Al Qaeda manual had its own description of torture techniques

A report released on Tuesday outlined a lengthy review of Central Intelligence Agency interrogation techniques used on detainees after 9/11. It described several methods, including abdominal slaps, cramped confinement, and dietary manipulation, that were employed to gain information from people being held.

Since the Senate Intelligence Committee's report came out, CBS News has obtained further documentation on torture techniques, but this time from an al Qaeda handbook that described what types of interrogation methods its members might encounter if they are captured.

The handbook, which was seized in 2000 in the Manchester, England home of Anas al Liby, a student at the time. It was a translation from its "Declaration of Jihad" and is broken down into two dimensions, physical and psychological torture.

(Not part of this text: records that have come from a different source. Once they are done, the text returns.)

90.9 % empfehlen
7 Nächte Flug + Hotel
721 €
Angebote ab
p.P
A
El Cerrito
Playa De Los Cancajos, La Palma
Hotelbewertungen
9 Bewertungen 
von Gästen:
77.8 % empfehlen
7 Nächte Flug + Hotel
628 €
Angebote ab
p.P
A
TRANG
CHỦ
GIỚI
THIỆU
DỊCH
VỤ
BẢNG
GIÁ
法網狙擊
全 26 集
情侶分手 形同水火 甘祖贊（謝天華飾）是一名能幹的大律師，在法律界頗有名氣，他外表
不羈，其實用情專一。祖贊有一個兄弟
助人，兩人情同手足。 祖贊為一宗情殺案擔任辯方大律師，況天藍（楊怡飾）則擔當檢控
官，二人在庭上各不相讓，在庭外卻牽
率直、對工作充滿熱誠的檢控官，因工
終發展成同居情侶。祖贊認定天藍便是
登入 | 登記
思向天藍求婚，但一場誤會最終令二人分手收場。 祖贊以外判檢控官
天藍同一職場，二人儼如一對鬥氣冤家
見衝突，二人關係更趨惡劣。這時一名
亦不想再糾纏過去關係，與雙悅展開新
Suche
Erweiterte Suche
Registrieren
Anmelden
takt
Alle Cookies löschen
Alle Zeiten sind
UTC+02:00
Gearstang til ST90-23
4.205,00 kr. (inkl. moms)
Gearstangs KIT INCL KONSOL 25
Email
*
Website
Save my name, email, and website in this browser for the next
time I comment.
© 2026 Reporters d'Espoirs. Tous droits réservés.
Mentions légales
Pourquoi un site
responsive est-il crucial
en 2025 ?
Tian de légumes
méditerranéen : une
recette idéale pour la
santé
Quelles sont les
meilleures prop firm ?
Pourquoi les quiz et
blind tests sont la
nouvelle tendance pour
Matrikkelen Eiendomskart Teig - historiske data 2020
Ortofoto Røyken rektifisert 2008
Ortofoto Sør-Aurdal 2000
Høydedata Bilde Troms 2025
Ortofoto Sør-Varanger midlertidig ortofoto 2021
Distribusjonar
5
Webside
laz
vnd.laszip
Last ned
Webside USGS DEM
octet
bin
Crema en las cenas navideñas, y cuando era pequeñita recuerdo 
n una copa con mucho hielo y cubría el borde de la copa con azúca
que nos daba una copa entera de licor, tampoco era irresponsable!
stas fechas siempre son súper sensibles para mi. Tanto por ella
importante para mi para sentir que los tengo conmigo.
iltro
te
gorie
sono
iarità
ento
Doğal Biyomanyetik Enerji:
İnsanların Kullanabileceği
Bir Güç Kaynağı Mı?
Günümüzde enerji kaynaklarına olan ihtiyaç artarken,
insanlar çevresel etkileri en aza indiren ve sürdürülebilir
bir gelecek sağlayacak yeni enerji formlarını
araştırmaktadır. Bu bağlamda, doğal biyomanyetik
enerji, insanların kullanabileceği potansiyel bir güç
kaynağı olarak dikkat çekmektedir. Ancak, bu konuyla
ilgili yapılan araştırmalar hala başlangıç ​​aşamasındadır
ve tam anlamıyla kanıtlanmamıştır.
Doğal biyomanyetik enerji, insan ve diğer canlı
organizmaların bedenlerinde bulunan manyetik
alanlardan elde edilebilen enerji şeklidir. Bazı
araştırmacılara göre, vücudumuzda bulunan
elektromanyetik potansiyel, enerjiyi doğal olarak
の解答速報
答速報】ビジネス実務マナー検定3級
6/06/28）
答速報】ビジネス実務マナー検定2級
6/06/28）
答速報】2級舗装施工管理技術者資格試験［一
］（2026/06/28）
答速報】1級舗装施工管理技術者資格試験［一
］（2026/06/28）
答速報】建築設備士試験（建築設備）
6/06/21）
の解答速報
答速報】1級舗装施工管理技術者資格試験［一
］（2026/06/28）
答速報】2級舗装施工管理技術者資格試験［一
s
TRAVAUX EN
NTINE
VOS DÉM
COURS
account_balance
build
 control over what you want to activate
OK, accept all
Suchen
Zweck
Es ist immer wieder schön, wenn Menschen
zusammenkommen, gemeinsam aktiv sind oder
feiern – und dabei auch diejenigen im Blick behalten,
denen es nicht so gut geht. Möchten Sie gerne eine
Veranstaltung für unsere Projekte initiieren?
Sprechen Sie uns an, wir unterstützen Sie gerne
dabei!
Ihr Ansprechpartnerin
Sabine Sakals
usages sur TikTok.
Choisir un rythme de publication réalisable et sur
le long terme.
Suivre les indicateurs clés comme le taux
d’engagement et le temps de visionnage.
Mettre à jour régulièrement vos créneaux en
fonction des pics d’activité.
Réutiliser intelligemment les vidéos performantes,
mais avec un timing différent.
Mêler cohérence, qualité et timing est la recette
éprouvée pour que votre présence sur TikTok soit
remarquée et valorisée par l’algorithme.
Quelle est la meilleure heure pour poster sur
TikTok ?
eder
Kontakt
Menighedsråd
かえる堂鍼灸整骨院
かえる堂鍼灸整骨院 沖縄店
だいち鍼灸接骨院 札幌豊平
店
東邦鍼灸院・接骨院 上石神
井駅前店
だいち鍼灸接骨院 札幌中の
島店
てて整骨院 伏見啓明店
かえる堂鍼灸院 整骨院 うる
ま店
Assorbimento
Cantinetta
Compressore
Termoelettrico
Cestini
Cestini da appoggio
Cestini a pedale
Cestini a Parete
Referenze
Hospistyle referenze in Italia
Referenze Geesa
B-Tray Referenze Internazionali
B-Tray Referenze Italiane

It purports to know the methods of torture that are used by secret agents in order to glean information from captured detainees. Although several situations are described under which torture could be experienced, it is not necessarily specific to the United States. However, it does mention nations where the U.S. has military installations.

Listed under physical, al Qaeda's leaders told members they may experience blindfolding, hanging by the hands or feet, forcing individuals to stand naked for long periods; pouring cold water over one's head; pulling out nails and hair; forcing consumption of watery foods, then constricting the genitals; and drugging.

Psychological tortures included social isolation; threatening to find and rape female relatives, or even the detainee himself; threatening permanent physical injury; controlling all of the individual's singular actions; and removal of individual identity to the point of forbidding calling one by name.

The writer of the handbook emphasizes that the methods described comes from actual accounts of experiences of al Qaeda members imprisoned throughout the Middle East.

"Let no one think that the aforementioned techniques are fabrications of our imagination, or that we copied them from spy stories," the manual says. "On the contrary, these are factual incidents in the prisons of Egypt, Syria, Jordan, Saudi Arabia, and all other Arab countries."

It goes on to describe the degradation of veiled women, the rape of family members of an al Qaeda operative, and security personnel causing the wife of another to have a miscarriage.

It is unclear if the findings of the Senate Intelligence Committee completely match or corroborates what was found in the al Qaeda manual, but they do not seem to include waterboarding, the most controversial technique outlined by the committee.

CIA officials serving in the agency during the post-9/11 period have criticized the report, saying it is "deeply flawed" and denying that any detainees were tortured.

"It's inaccurate. It's a report that tends to apparently deal with salacious aspects of our interrogation program," said Charles Allen, former intelligence chief with the Department of Homeland Security and the CIA.